Effect of Flow Distribution in Parallel Heat Exchanger Networks: Use of Thermo-Hydraulic Channeling Model in Refinery Operation

• Published in: Heat transfer engineering Vol. 41; no. 2; pp. 189 - 198
• Main Authors: Masato Ishiyama, Edward, John Pugh, Simon
• Format: Journal Article
• Language: English
• Published: Philadelphia Taylor & Francis 19.01.2020; Taylor & Francis Ltd
• Subjects: Channeling; Flow distribution; Flow measurement; Fouling; Heat exchangers; Hydraulic models; Hydraulics; Pressure drop; Refineries; Thermal conductivity
• ISSN: 0145-7632; 1521-0537
• DOI: 10.1080/01457632.2018.1522098

Parallel branches are commonly observed in industrial heat exchanger networks (HENs). Despite the important relationship between flow distribution and network efficiency, not all parallel branches comprise of flow controllers or not least, flow measurements.

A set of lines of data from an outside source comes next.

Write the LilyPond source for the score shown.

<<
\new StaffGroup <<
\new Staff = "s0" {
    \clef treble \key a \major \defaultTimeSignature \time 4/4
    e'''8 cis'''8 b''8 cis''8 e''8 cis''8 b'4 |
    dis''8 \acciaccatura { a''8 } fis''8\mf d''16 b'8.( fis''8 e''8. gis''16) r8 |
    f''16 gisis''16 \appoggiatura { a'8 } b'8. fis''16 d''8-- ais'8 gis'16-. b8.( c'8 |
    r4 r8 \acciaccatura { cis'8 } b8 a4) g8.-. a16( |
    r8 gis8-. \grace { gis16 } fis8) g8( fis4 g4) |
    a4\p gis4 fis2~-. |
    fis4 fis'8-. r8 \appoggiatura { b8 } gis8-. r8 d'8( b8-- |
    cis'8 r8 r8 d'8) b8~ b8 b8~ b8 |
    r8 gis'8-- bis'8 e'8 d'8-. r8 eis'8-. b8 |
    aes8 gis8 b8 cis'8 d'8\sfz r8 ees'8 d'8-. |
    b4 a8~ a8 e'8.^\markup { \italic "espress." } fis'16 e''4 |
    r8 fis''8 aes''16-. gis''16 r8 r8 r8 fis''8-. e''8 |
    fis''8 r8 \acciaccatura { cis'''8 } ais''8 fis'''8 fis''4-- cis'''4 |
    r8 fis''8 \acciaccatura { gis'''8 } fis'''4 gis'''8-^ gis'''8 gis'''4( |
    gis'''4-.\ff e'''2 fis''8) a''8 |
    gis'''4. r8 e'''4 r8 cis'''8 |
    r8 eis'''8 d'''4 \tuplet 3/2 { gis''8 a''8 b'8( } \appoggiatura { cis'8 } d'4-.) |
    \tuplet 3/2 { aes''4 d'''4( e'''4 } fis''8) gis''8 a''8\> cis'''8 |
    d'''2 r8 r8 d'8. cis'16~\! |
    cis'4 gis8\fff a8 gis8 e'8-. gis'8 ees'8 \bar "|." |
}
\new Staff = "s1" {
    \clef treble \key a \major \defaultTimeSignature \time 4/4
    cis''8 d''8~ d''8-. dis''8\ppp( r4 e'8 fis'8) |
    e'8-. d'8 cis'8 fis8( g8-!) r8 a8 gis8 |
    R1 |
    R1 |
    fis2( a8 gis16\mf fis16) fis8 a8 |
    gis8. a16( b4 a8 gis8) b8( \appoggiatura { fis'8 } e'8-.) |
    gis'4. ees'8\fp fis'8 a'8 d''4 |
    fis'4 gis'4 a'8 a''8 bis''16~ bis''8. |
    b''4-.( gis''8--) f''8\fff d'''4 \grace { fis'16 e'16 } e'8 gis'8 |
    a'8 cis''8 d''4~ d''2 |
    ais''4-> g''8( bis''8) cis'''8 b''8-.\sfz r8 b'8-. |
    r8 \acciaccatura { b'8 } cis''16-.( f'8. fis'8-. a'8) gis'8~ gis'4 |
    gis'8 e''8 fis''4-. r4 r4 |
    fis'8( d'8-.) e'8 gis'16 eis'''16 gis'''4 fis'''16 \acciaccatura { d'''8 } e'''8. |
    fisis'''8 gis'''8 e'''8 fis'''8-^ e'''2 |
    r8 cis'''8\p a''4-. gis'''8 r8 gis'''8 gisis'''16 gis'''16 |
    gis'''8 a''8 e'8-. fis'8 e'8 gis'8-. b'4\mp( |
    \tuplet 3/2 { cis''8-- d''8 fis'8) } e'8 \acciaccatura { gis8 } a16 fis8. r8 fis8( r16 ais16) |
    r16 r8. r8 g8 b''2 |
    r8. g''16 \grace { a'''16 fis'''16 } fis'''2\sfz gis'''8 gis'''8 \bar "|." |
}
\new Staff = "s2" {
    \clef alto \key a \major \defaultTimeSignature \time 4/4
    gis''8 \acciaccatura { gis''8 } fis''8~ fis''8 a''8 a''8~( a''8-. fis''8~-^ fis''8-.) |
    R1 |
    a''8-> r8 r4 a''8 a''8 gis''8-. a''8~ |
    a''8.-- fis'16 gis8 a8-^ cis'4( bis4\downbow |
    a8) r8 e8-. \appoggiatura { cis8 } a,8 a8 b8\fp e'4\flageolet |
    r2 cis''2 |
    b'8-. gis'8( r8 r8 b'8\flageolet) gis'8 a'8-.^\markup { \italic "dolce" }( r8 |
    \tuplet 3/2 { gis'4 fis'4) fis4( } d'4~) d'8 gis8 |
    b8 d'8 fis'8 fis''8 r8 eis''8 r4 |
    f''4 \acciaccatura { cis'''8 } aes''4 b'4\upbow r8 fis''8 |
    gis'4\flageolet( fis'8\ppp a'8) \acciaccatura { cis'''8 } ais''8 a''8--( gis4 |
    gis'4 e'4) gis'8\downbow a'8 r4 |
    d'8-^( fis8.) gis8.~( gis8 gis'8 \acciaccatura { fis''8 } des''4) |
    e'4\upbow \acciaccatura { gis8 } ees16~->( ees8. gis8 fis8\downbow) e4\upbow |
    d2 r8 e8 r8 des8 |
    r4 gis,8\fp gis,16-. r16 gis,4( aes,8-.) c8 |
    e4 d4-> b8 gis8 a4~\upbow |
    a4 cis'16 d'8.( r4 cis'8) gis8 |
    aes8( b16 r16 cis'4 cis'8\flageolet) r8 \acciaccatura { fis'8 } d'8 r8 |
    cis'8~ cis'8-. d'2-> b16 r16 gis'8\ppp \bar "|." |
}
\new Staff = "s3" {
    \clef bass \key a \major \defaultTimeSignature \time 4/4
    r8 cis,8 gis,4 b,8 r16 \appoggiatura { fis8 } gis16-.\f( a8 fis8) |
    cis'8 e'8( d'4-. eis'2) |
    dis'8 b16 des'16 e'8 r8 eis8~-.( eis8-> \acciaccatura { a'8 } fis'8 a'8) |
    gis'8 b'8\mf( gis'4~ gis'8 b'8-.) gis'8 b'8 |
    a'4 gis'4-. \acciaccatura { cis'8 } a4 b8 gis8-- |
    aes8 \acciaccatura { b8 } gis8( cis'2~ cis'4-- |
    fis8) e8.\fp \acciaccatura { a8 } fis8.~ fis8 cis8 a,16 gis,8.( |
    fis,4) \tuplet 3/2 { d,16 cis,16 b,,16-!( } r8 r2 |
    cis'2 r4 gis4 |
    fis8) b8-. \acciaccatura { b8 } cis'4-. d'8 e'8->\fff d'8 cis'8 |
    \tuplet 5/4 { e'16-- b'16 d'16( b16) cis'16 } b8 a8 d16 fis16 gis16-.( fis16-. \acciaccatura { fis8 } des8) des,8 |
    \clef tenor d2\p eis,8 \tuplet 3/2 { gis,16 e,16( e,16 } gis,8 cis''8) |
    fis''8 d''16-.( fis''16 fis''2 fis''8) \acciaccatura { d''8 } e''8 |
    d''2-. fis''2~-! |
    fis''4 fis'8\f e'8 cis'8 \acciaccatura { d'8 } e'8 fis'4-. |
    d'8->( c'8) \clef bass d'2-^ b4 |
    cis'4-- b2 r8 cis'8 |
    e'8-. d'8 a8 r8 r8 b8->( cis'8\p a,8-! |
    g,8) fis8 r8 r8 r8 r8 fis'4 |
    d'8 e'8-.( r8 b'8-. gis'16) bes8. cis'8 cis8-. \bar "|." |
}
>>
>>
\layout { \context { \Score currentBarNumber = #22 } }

When the network is subject to fouling, uncontrolled flow branches can introduce undesired phenomenon such as thermo-hydraulic channeling (THC) [presented at the 2007 HEFC conference; Ishiyama et al., Effect of fouling on heat transfer, pressure drop and throughput in refinery preheat trains]. Recent analysis of crude preheat train heat exchangers has shown the need to use THC models, in particular, for situations where there is insufficient flow measurement data, especially in nonsymmetric branches. This paper revisits the THC model and highlight practical importance of the THC phenomenon through analysis of plant data. The hydraulic aspect of the analysis is strongly linked to the knowledge of deposit thermal conductivity. A case study of a section of a crude refinery HEN is used to illustrate the use of thermo-hydraulic models in data reconciliation to understand flow imbalances caused due to differences in operating conditions and fouling of heat exchangers in each branch of a parallel network.